I have always had my little 10g, with a ton of different fish in it over the years. After I move my baby P's out of it, I want just one fish that will be fine in a 10g full grown. But I want one that is a little different, somethin' cool. Ever since I got into piranha and oscars, common types of fish just don't do it for me any more. I have given this a bit of thought, but I haven't come across the right fish yet. Help guys!


----------



## piranha45 (Apr 8, 2003)

get 1 or maybe two Ram/Dwarf cichlids. or small African cichlids.

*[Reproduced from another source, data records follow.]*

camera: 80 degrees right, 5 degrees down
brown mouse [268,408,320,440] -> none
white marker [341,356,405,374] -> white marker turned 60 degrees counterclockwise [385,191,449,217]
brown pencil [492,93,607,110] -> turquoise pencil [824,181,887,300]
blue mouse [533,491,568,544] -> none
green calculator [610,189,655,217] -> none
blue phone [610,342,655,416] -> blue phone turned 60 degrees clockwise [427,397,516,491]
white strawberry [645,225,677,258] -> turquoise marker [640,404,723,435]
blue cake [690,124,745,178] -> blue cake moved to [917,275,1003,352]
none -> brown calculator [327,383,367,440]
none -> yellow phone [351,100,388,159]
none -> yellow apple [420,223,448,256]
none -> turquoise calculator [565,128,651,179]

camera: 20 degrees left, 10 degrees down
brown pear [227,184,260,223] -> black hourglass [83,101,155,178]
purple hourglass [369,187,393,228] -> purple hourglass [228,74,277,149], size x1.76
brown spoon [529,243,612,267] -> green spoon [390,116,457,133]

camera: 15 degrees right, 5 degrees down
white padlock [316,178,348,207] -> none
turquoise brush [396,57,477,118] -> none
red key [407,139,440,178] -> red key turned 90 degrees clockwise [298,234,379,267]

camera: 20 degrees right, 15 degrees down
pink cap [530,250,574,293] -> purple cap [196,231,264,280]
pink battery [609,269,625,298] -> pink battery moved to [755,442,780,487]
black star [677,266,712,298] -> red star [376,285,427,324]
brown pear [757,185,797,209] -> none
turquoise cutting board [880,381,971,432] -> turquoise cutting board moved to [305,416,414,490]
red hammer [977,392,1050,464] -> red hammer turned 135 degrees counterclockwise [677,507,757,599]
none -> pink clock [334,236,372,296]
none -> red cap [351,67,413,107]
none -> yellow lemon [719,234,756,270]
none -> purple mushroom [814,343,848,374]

http://www.centralpets.com/pages/critterpa...h/FWF4498.shtml
http://www.fishprofiles.com/profiles/fw/ci...ds/borellii.asp
http://www.fishprofiles.com/profiles/fw/ci...ds/cockatoo.asp


----------



## RhomZilla (Feb 12, 2003)

I say a Puffer!!! Cute lil buggers!!! Or convert it into an ant farm!!!


----------



## piranha45 (Apr 8, 2003)

u mean Dwarf Puffers, those little things that only get 1" long?


----------



## thePACK (Jan 3, 2003)

a newt tank with fiddler crabs and frogs...


----------



## wallago2111 (Mar 15, 2003)

chaca chaca cat or amazon leaf fish or maybe even Nobels goramy all cool fish


----------



## marscounty (Feb 14, 2003)

All great ideas! Thanks guys. I will post what I end it up doing with the tank with my baby P's are big enough for their big move to the 55g. I am kinda thinking green terror, but we will see.


----------



## Innes (Jan 13, 2003)

thePACK said:


> a newt tank with fiddler crabs and frogs...


 not a good combo









but you could have newts & frogs & neons

or crabs & small fish

or an axolotl and goldfish

or you could breed bettas


----------



## Judazzz (Jan 13, 2003)

Try an arapaima









Seriously though, what about a couple of cool, smaller catfish, like fancy pleco's, or a couple of exodons (bucktooth tetra's), or make it a nano-reef tank...
Also, puffers are a sweet idea!


----------